Na falência, é vedado que o Fisco utilize duas vias processuais para satisfação de seu crédito, na denominada garantia dúplice: a execução fiscal e a habilitação de crédito, sob pena de bis in idem (dupla valoração pelo mesmo fato). No entanto, a habilitação se torna possível a partir da suspensão da execução.
Com esse entendimento, a 4ª Turma do Superior Tribunal de Justiça deu provimento ao recurso especial ajuizado pela Fazenda Nacional para permitir que o Judiciário de São Paulo conheça do pedido de habilitação de créditos na falência de uma empresa de serviços hospitalares.
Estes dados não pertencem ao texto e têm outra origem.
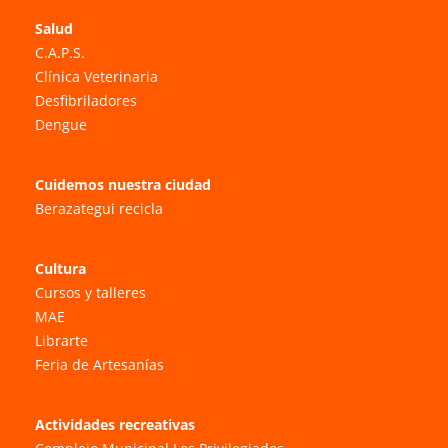
Salud
C.A.P.S.
Clínica Veterinaria
Desfibriladores
Dengue
Cuidemos nuestra ciudad
Berazategui recicla
Cultura
Cursos y talleres
MAE
Librarte
Feria de Artesanías
Actividades recreativas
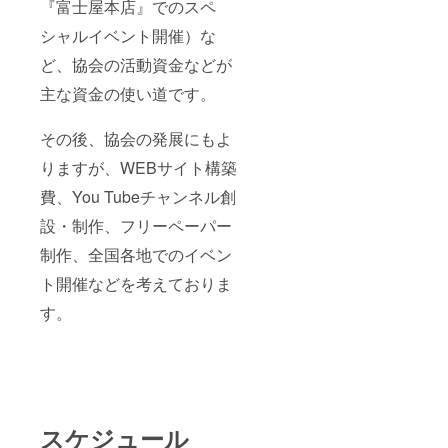
『富士屋本店』でのスペ
シャルイベント開催）な
ど、協会の活動資金などが
主な資金の使い道です。
その後、協会の発展にもよ
りますが、WEBサイト構築
費、You Tubeチャンネル創
設・制作、フリーペーパー
制作、全国各地でのイベン
ト開催などを考えておりま
す。
スケジュール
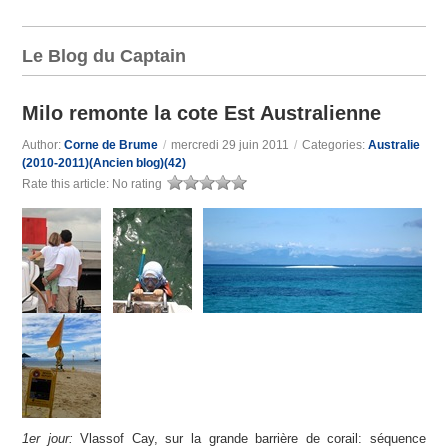
Le Blog du Captain
Milo remonte la cote Est Australienne
Author:
Corne de Brume
/
mercredi 29 juin 2011
/
Categories:
Australie
(2010-2011)(Ancien blog)(42)
Rate this article:
No rating
1er jour:
Vlassof Cay, sur la grande barrière de corail: séquence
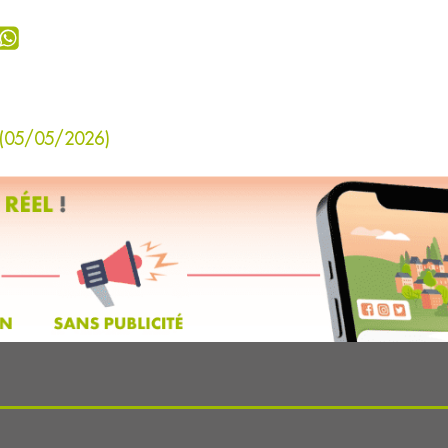
i (05/05/2026)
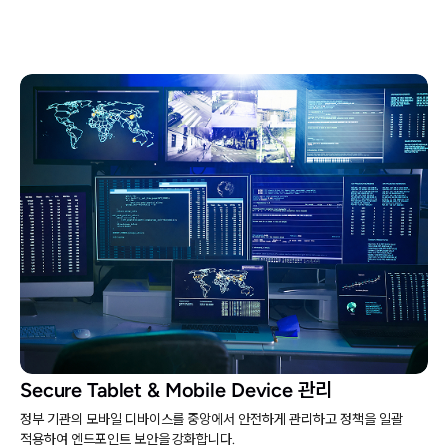
Secure Tablet & Mobile Device 관리
정부 기관의 모바일 디바이스를 중앙에서 안전하게 관리하고 정책을 일괄
적용하여 엔드포인트 보안을 강화합니다.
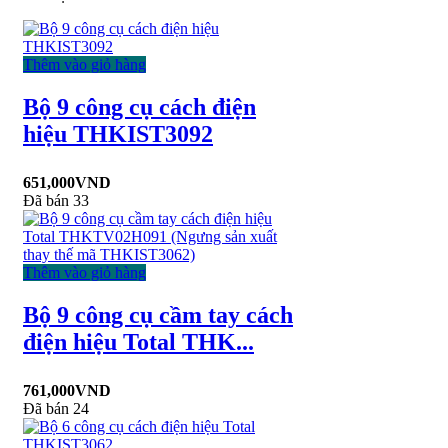
Thêm vào giỏ hàng
Bộ 9 công cụ cách điện
hiệu THKIST3092
651,000
VND
Đã bán 33
Thêm vào giỏ hàng
Bộ 9 công cụ cầm tay cách
điện hiệu Total THK...
761,000
VND
Đã bán 24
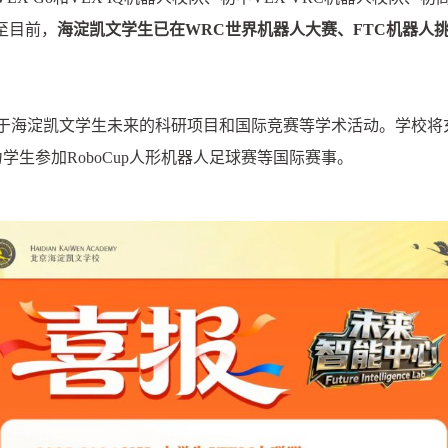
至目前，
海淀凯文学生已在WRC世界机器人大赛、FTC机器人挑
于海淀凯文学生未来的科研项目和国际竞赛等学术活动。学校将
学生参加RoboCup人形机器人足球赛等国际赛事。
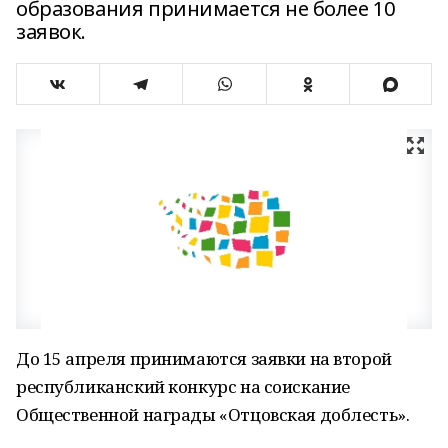
образования принимается не более 10
заявок.
До 15 апреля принимаются заявки на второй
республиканский конкурс на соискание
Общественной награды «Отцовская доблесть».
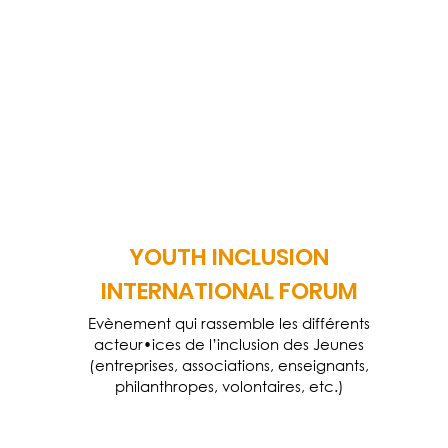
YOUTH INCLUSION
INTERNATIONAL FORUM
Evènement qui rassemble les différents
acteur•ices de l’inclusion des Jeunes
(entreprises, associations, enseignants,
philanthropes, volontaires, etc.)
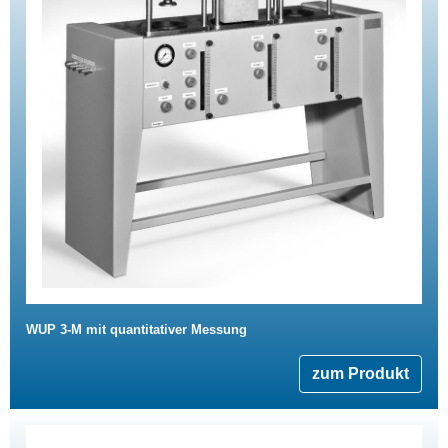
WUP 3-M mit quantitativer Messung
zum Produkt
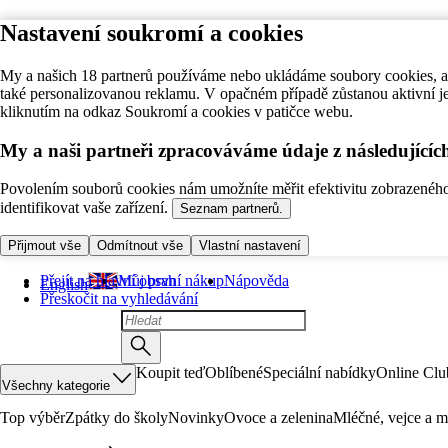
Nastavení soukromí a cookies
My a našich 18 partnerů používáme nebo ukládáme soubory cookies, ab
také personalizovanou reklamu. V opačném případě zůstanou aktivní j
kliknutím na odkaz Soukromí a cookies v patičce webu.
My a naši partneři zpracováváme údaje z následující
Povolením souborů cookies nám umožníte měřit efektivitu zobrazeného o
identifikovat vaše zařízení.
Seznam partnerů.
Přijmout vše
Odmítnout vše
Vlastní nastavení
Přejít na hlavní obsah
Můj první nákup
Nápověda
English
Přeskočit na vyhledávání
Koupit teď
Oblíbené
Speciální nabídky
Online Clu
Všechny kategorie
Top výběr
Zpátky do školy
Novinky
Ovoce a zelenina
Mléčné, vejce a m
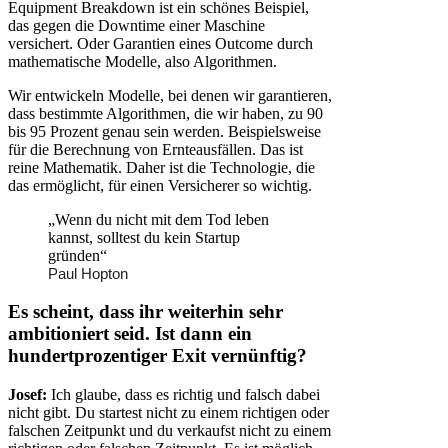
Equipment Breakdown ist ein schönes Beispiel,
das gegen die Downtime einer Maschine
versichert. Oder Garantien eines Outcome durch
mathematische Modelle, also Algorithmen.
Wir entwickeln Modelle, bei denen wir garantieren,
dass bestimmte Algorithmen, die wir haben, zu 90
bis 95 Prozent genau sein werden. Beispielsweise
für die Berechnung von Ernteausfällen. Das ist
reine Mathematik. Daher ist die Technologie, die
das ermöglicht, für einen Versicherer so wichtig.
„Wenn du nicht mit dem Tod leben
kannst, solltest du kein Startup
gründen“
Paul Hopton
Es scheint, dass ihr weiterhin sehr
ambitioniert seid. Ist dann ein
hundertprozentiger Exit vernünftig?
Josef:
Ich glaube, dass es richtig und falsch dabei
nicht gibt. Du startest nicht zu einem richtigen oder
falschen Zeitpunkt und du verkaufst nicht zu einem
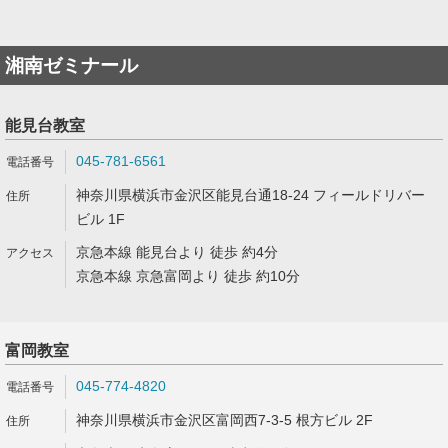
湘南ゼミナール
能見台教室
045-781-6561
神奈川県横浜市金沢区能見台通18-24 フィールドリバー
ビル 1F
京急本線 能見台より 徒歩 約4分
京急本線 京急富岡より 徒歩 約10分
富岡教室
045-774-4820
神奈川県横浜市金沢区富岡西7-3-5 根方ビル 2F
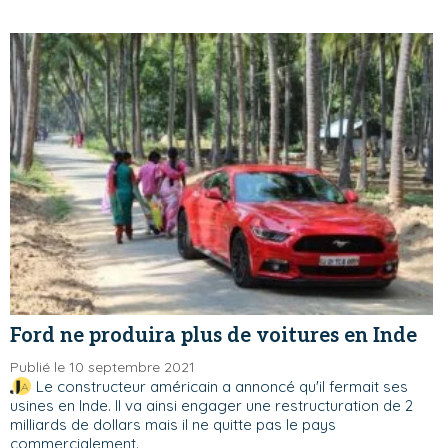
Ford ne produira plus de voitures en Inde
Publié le 10 septembre 2021
Le constructeur américain a annoncé qu'il fermait ses
usines en Inde. Il va ainsi engager une restructuration de 2
milliards de dollars mais il ne quitte pas le pays
commercialement.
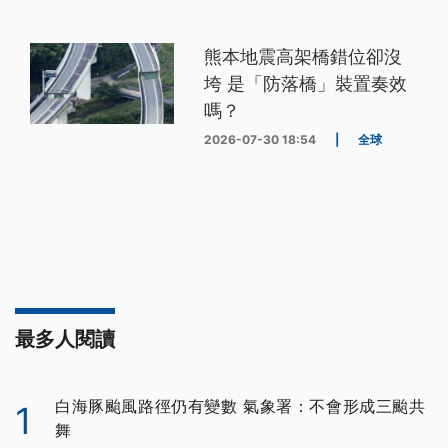
熊本地震高架橋錯位卻沒
垮 是「防落橋」裝置奏效
嗎？
2026-07-30 18:54
|
全球
最多人閱讀
白海豚颱風路徑仍有變數 氣象署：不會形成三颱共
1
舞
O tema da coexistência de execução fiscal e crédito na falência não é novo na corte, mas foi pela primeira vez analisado com maior profundidade em julgamento sob a luz da Lei 14.112/2020, que atualizou a Lei de Falências (Lei 11.101/2005).
O recurso ataca acórdão do Tribunal de Justiça de São Paulo, que entendeu incabível a pretensão de, depois de ajuizar execução fiscal, a Fazenda habilitar o mesmo crédito na falência da devedora.
Para o STJ, isso é possível porque a Fazenda comprovou a efetivação do pedido de suspensão da execução fiscal, conforme prevê o artigo 7-A, parágrafo 4º, inciso V da Lei de Falências — que foi acrescentado justamente pela inovação legislativa de 2020.
Assim, não há o risco de ocorrer a dúplice garantia — que a Fazenda obtenha constrição de bens da execução e, ao mesmo tempo, faça reserva de crédito no âmbito da falência —, ambas contra a mesma devedora.
Fundamentação
A conclusão do julgamento na 4ª Turma foi unânime, mas contou com divergência de fundamentação. Relator, o ministro Luís Felipe Salomão deixou expressamente consignado que, “na falência, é vedado que o Fisco utilize duas vias processuais para satisfação de seu crédito — a denominada garantia dúplice: a execução fiscal e a habilitação de crédito, sob pena de bis in idem“.
A posição ressalva a possibilidade de discussão, no juízo da execução fiscal, sobre a existência, a exigibilidade e o valor do crédito, assim como de eventual prosseguimento da cobrança contra os corresponsáveis. É o que prevê o artigo 7-A, parágrafo 4º, inciso II, da Lei de Falências.
E acrescenta que, como no caso julgado, “a suspensão da execução, a que alude a mesma regra (inciso V), afasta a dupla garantia e permite a habilitação do crédito na falência“. A posição foi acompanhada pelos ministros Antonio Carlos Ferreira e Marco Buzzi.
Para os ministros Raul Araújo e Isabel Gallotti, essa sobreposição não só pode como deve acontecer, pois não há como a Fazenda escolher uma ou outra forma para perseguir a dívida.
Na execução fiscal, apura-se a existência da dívida, sua exigibilidade e o valor do crédito. Sem a execução, não se resolve nada nesse sentido.
Já na habilitação na falência, decide-se sobre a classificação dos créditos, a arrecadação de bens, a realização de ativo e o pagamento de credores. Ela é necessária porque atos constritivos contra a empresa falida ficam a cargo do juízo universal, de acordo com a jurisprudência da 2ª Seção.
“A mim parece que a jurisprudência evoluiu no sentido de obrigar a existência dessa via dúplice. É tão firme nesse sentido que forçou a evolução da legislação que consagrou a possibilidade da suspensão da execução fiscal para que a Fazenda se habilite no âmbito do juízo universal“, comentou Araújo.
“Penso que é possível e, mais ainda, necessária a dúplice via, mas que agora está claro que a execução permanecerá suspensa e que eventuais controvérsias sobre o crédito continuam na alçada do juízo da execução. Na alçada do juiz falimentar fica a decisão sobre classificação dos créditos, arrecadação de bens, realização de ativo e pagamento de credores“, concordou a ministra Gallotti.
Alinhamento jurisprudencial
A discussão sobre a coexistência da execução fiscal e da habilitação de créditos na falência permeia vários colegiados do STJ há bastante tempo.
Os ministros da 1ª Seção, que julga temas de Direito Público, se baseiam em precedente da 2ª Turma no REsp 1.815.825 para admitir perseguição simultânea do crédito tributário nessas duas frentes. A 1ª Turma também tem precedente no mesmo sentido.
A discussão é tão numerosa que a matéria está afetada para definição de tese em recursos repetitivos pela 1ª Seção, no Tema 1.092. Serão julgados três recursos, com relatoria do ministro Gurgel de Faria.
Já a 3ª Turma, que julga matéria de Direito Privado, recentemente reconheceu o direito de a União habilitar créditos de R$ 78,4 milhões contra a Varig, valor que já constava em execução fiscal ajuizada antes da decretação da falência da empresa aérea, a qual deve ficar paralisada.